Lo que los autores han descubierto es que la información gruesa que la amígdala maneja sobre la escena visual –antes de que le llegue la información desde la corteza– la hace sensible a estímulos biológicamente relevantes, como podría ser la expresión de miedo de una persona que se encuentre cerca, que pone en alerta al individuo para buscar dónde está el peligro.

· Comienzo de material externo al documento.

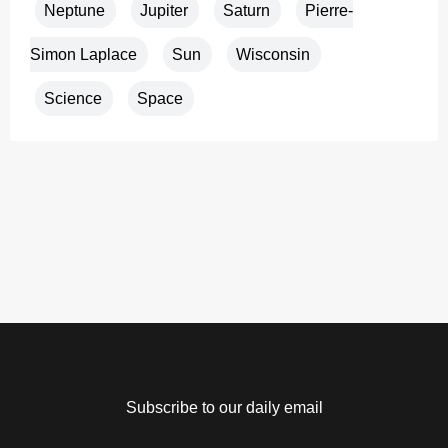
Neptune
Jupiter
Saturn
Pierre-
Simon Laplace
Sun
Wisconsin
Science
Space
Subscribe to our daily email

“Partíamos de la hipótesis de que, si la amígdala presenta una respuesta emocional temprana, esta será mayor para la emoción negativa y ocurrirá siempre que haya frecuencias espaciales bajas en la imagen, ya que la información llegaría desde el núcleo del tálamo a través de neuronas magnocelulares, que no transportan información de alta frecuencia”, señala Méndez-Bértolo, autor principal del trabajo.

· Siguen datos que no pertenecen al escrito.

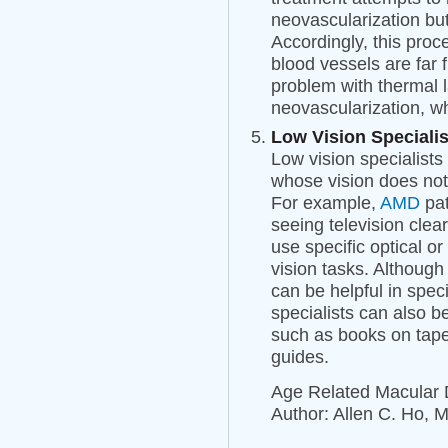
neovascularization but 
Accordingly, this proc
blood vessels are far 
problem with thermal l
neovascularization, w
Low Vision Specialis
Low vision specialists 
whose vision does not 
For example,
AMD
pat
seeing television clear
use specific optical or
vision tasks. Although
can be helpful in speci
specialists can also b
such as books on tape,
guides.
Age Related Macular
Author: Allen C. Ho,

Aplicación en el trastorno de ansiedad
Mediante los registros eléctricos intracraneales, los investigadores comprobaron que la amígdala, además de dar una respuesta emocional tradicional ante las imágenes de bajo y alto nivel de frecuencia, presenta una respuesta emocional muy rápida (anterior a los 100 milisegundos) ante los estímulos negativos con bajas frecuencias espaciales.

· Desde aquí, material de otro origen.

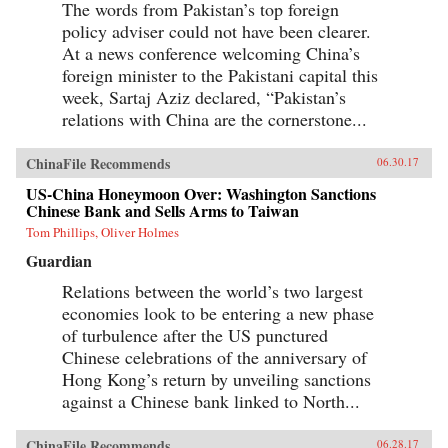
The words from Pakistan’s top foreign
policy adviser could not have been clearer.
At a news conference welcoming China’s
foreign minister to the Pakistani capital this
week, Sartaj Aziz declared, “Pakistan’s
relations with China are the cornerstone...
ChinaFile Recommends
06.30.17
US-China Honeymoon Over: Washington Sanctions
Chinese Bank and Sells Arms to Taiwan
Tom Phillips, Oliver Holmes
Guardian
Relations between the world’s two largest
economies look to be entering a new phase
of turbulence after the US punctured
Chinese celebrations of the anniversary of
Hong Kong’s return by unveiling sanctions
against a Chinese bank linked to North...
ChinaFile Recommends
06.28.17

En el segundo de los experimentos, los pacientes observaron imágenes neutras y otras extremadamente desagradables y tenían que indicar si las escenas transcurrían en interior o exterior. Los resultados, comparados con los de la primera prueba donde solo se procesaban caras, reflejaron que, en el caso de escenas visuales más complejas, no se registraba una respuesta temprana.
Estos nuevos datos sobre cómo viaja la información entre el circuito visual y el circuito emocional pueden ayudar al tratamiento de trastornos emocionales como la ansiedad, donde la amígdala juega un papel fundamental.
“Gracias a este estudio podemos considerar con más importancia el procesamiento visual temprano e inconsciente y los efectos que puede tener en nuestro organismo. Nos permite entender mejor por qué el miedo, muchas veces, está fuera de nuestro control voluntario”, mantienen los autores.
En la investigación, dirigida por el Laboratorio de Neurociencia Clínica de la UPM y en la que participa el departamento de Psicología Básica I de la UCM, también han colaborado la Universidad de Londres (Reino Unido), la Universidad de Ginebra (Suiza) y el Centro de Investigación de Alzheimer Reina Sofía (Madrid).
Bryan Strange y Stephan Moratti dirigieron a Constantino Méndez-Bértolo en su beca predoctoral PICATA desarrollada en el Campus de Excelencia Internacional Moncloa (UCM-UPM).
Referencia bibliográfica:
Constantino Méndez-Bértolo, Stephan Moratti, Rafael Toledano, Fernando López-Sosa, Roberto Martínez-Álvarez, Yee H Mah, Patrik Vuilleumier, Antonio Gil-Nagel y Bryan A Strange. A fast pathway for fear in human amygdala, Nature Neuroscience (2016). DOI: 10.1038/nn.4324.